So, the highlight of my life most recently has been receiving a bulky letter in the mail from two of my favorite girls. Alina and Yuliya are best friends. I'm really glad they have each other. They told me they are in their last year in school (they are 16) and that they want to go to trade school. I know that Yuliya wants to cut hair and already does so for her friends. They love to dance, sing, sew, and draw. They also love popular American music and movies. That seems to be a similar thread throughout the country in general. They both told me they love me very much (but, of course.) and that they think I am very fun and interesting. (Val and Heather had a hard time deciphering the word. "spunky" was another translation. ) They begged me to come to camp again next year. Little do they know; I'm going in January!!! :) I just wish there were a way I could tell them easily. I'm in the process of Val translating me another letter (poor Val--some days, he probably wishes he didn't know Russian) that will hopefully reach them in time. It will be very difficult for me if they have family they go see for the holidays and are not there when I am in their very city and orphanage. But, I should be thankful (in that situation) that they have family to see! There are several other kids I would absolutely love to see, though, so no matter what, it will be worth the trip. I am very thankful for the support I have raised and for the people who are so generous and who truly care about this portion of my life. Words can't express how I feel when I open a hand-addressed envelope to find support and an encouraging letter offering prayer and wisdom!

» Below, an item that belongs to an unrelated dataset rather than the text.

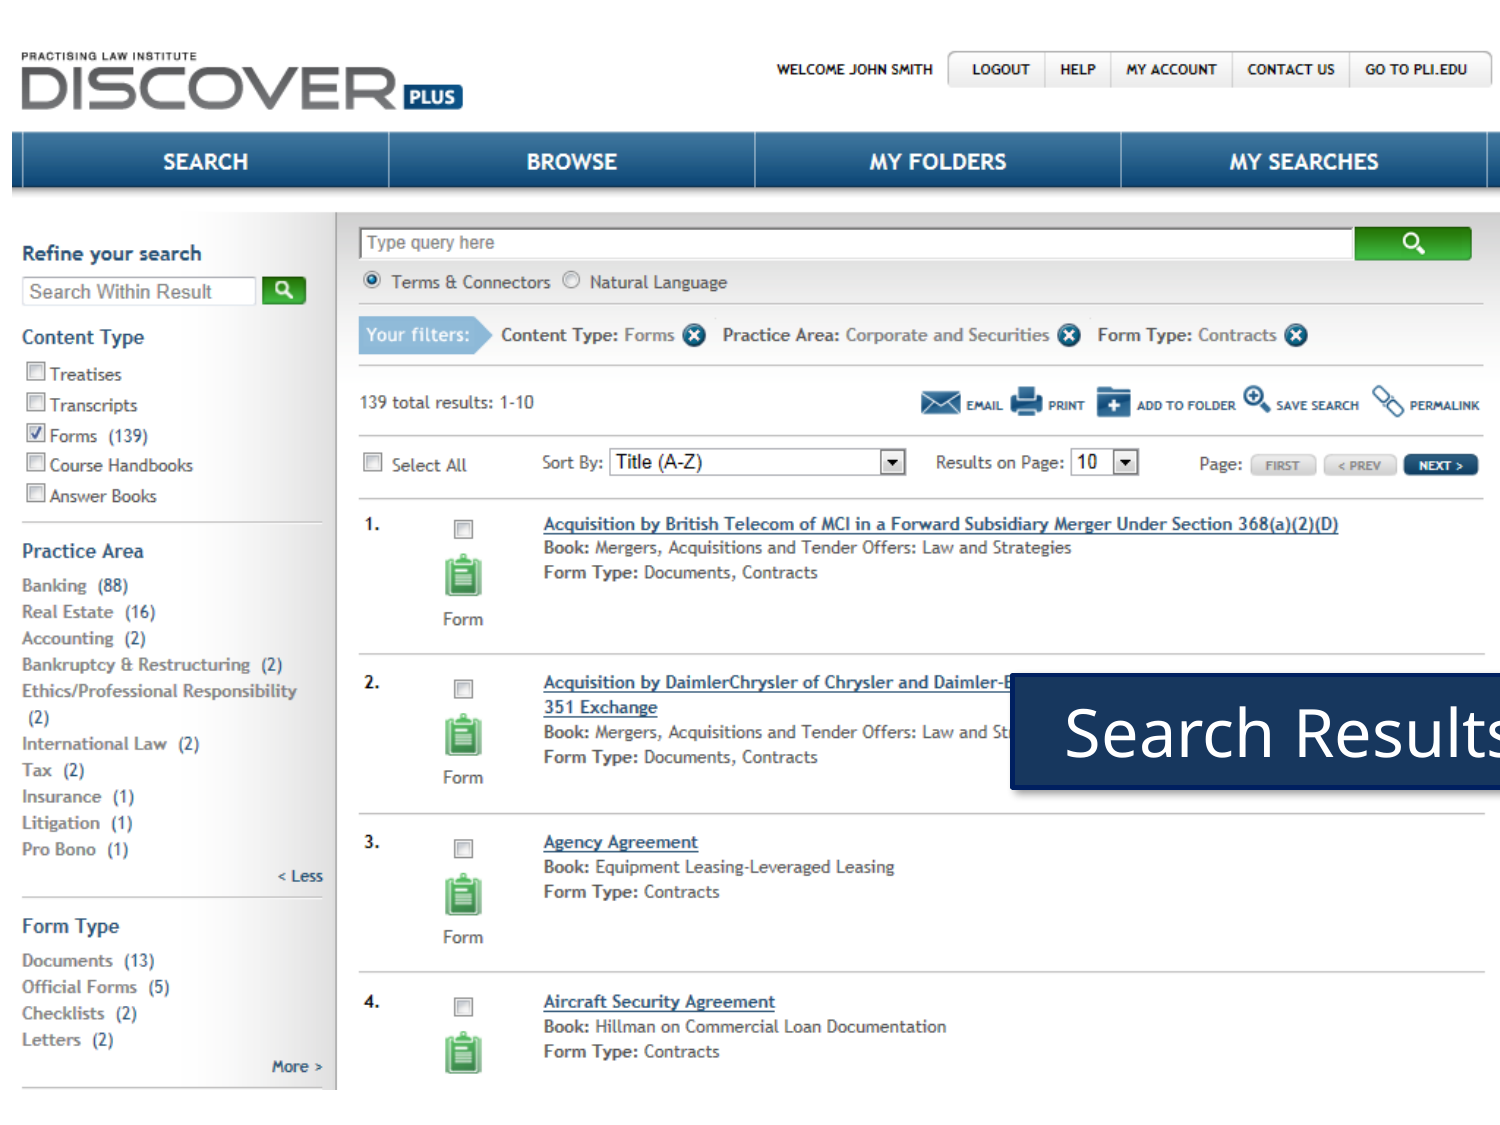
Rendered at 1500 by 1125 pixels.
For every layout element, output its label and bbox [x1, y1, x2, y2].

On the other hand, as many of you may know, I've been struggling vehemently against myself lately. I find myself being incredibly self-centered, cynical, participating in things I have convictions against, and have really fallen into a basic lack of motivation that happens when I start losing hope. Yeah, this is getting deep, so if you can't handle it, stop reading. I need people to pray for me. I need people to lift me up so that I can also be someone who lifts others up. I need to be restored (for the millionth time) in my mind. I hate myself when I am living out of a dark place in my mind. There are so many factors of this. I won't go into them because that's a little too complainy and whiney. Just please pray that I can be renewed in my mind and my heart. Because like this, I am of little use to anyone. Not even myself. Thank you, friends. Pray for our beloved Ukrainian kids, too. We are all getting pretty stoked for this trip!
Some days, I just long for heaven. I lay down to sleep and my mind creates photographic moments of utter innocence, beauty that never dies, and a complete lack of darkness and monotony. I've always admired flying creatures. It seems they can quite literally rise above all of this, spread their wings, and be in a better place by morning. I'm so very jealous.